= Shadowing lemma =

Lemma describing the behaviour of pseudo-orbits near a hyperbolic invariant set

In the theory of dynamical systems, the shadowing lemma is a lemma describing the behaviour of pseudo-orbits near a hyperbolic invariant set. Informally, the theory states that every pseudo-orbit (which one can think of as a numerically computed trajectory with rounding errors on every step) stays uniformly close to some true trajectory (with slightly altered initial position)—in other words, a pseudo-trajectory is "shadowed" by a true one. This suggests that numerical solutions can be trusted to represent the orbits of the dynamical system. However, caution should be exercised as some shadowing trajectories may not always be physically realizable.

== Formal statement ==
Given a map f : X → X of a metric space (X, d) to itself, define a ε-pseudo-orbit (or ε-orbit) as a sequence $(x_n)$ of points such that $x_{n+1}$ belongs to a ε-neighborhood of $f(x_n)$.

Then, near a hyperbolic invariant set, the following statement holds:
Let Λ be a hyperbolic invariant set of a diffeomorphism f.
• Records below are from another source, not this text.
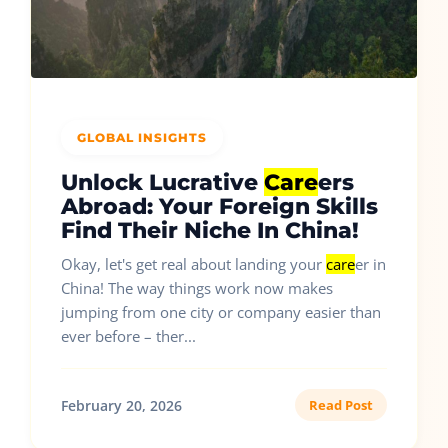
GLOBAL INSIGHTS
Unlock Lucrative
Care
ers
Abroad: Your Foreign Skills
Find Their Niche In China!
Okay, let's get real about landing your
care
er in
China! The way things work now makes
jumping from one city or company easier than
ever before – ther...
February 20, 2026
Read Post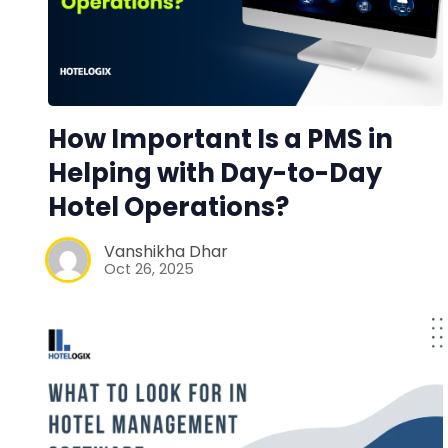
How Important Is a PMS in
Helping with Day-to-Day
Hotel Operations?
Vanshikha Dhar
Oct 26, 2025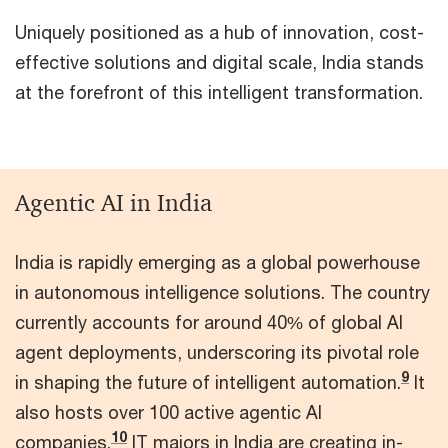
Uniquely positioned as a hub of innovation, cost-
effective solutions and digital scale, India stands
at the forefront of this intelligent transformation.
Agentic AI in India
India is rapidly emerging as a global powerhouse
in autonomous intelligence solutions. The country
currently accounts for around 40% of global AI
agent deployments, underscoring its pivotal role
9
in shaping the future of intelligent automation.
It
also hosts over 100 active agentic AI
10
companies.
IT majors in India are creating in-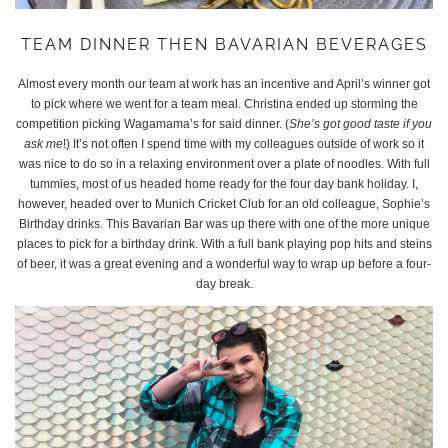
TEAM DINNER THEN BAVARIAN BEVERAGES
Almost every month our team at work has an incentive and April’s winner got
to pick where we went for a team meal. Christina ended up storming the
competition picking Wagamama’s for said dinner. (
She’s got good taste if you
ask me
!) It’s not often I spend time with my colleagues outside of work so it
was nice to do so in a relaxing environment over a plate of noodles. With full
tummies, most of us headed home ready for the four day bank holiday. I,
however, headed over to Munich Cricket Club for an old colleague, Sophie’s
Birthday drinks. This Bavarian Bar was up there with one of the more unique
places to pick for a birthday drink. With a full bank playing pop hits and steins
of beer, it was a great evening and a wonderful way to wrap up before a four-
day break.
There exists a neighborhood U of Λ with the following property: for any δ > 0 there exists ε > 0, such that any (finite or infinite) ε-pseudo-orbit that stays in U also stays in a δ-neighborhood of some true orbit.
$\forall (x_n),\, x_n\in U, \, d(x_{n+1},f(x_n))<\varepsilon \quad \exists (y_n), \, \, y_{n+1}=f(y_n),\quad \text{such that} \,\, \forall n \,\, x_n\in U_{\delta}(y_n).$

==Popular culture==
In Men at Arms (1993), a novel by Terry Pratchett, the "Shadowing Lemma" appears as a fictional creature that "exists in only two dimensions and eats mathematicians." In the same passage, Pratchett also references the "quantum weather butterfly," a nod to the butterfly effect and chaos theory.